The information found in the Throughput Performance Guide for C66x KeyStone Devices (Rev. A). is good, but the story is incomplete from a programmers perspective.
Moving forward, there are 2 API's intended for library and application programmers to program the EDMA engine. The particular use case I'm discussing here is a common one - moving memory to/from DDR to levels of cache/SRAM while simultaneously computing on another portion also in cache/SRAM. There are 3 'levels' of support for the EDMA unit - the CSL headers, the LLD device and the ECPY API in (currently misplaced in MCSDK-video instead of MCSDK). Website documentation is sporadic and inconsistent in regards to these API's, but there are some authoritative and useful presentations floating around on their usage.

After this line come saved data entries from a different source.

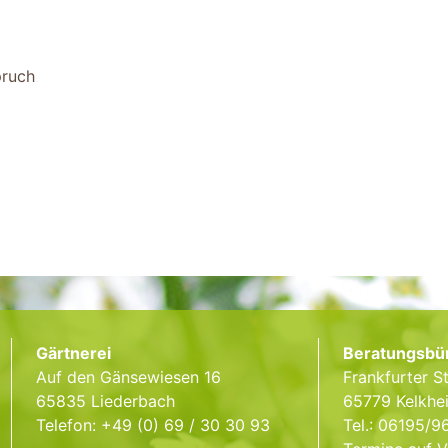
pruch
Gärtnerei
Beratungsbü
Auf den Gänsewiesen 16
Frankfurter St
65835 Liederbach
65779 Kelkhe
Telefon: +49 (0) 69 / 30 30 93
Tel.: 06195/9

Proper high performance algorithm design requires careful resource planning - the performance curves of the underlying hardware or software layers are highly relevant to changes in the algorithm. Citing speeds and feeds are fine for high level architecture, but performance is in the details. So, without further verbiage, here's what would have been helpful to my team during the implementation of a high performance BLAS for the C6678.
- Benchmark curves for EDMA transfers to and from DDR3 to various levels of SRAM.
- CSL, LLD and ECPY implementations
- Transfer size from 4B to 100% capacity of SRAM level
- Transfer segment size from 4B to 100% (one large vs N small chained)
- Bandwidth (including all overheads)
- Latency (roundtrip/2, including all overheads)
- Preconfigured vs mailbox vs full PIO triggering
- Completion notification (PIO vs interrupt status vs interrupt status + mailbox)
- Simultaneous computation in L1
- Simultaneous staggered transfers
- Simultaneous multi-level transfers (DDR->L2,L2->L1 instead of DDR->L1)
This information would be used to decide exactly how to set up the optimal transfer size for ones algorithm in order to get the maximum performance.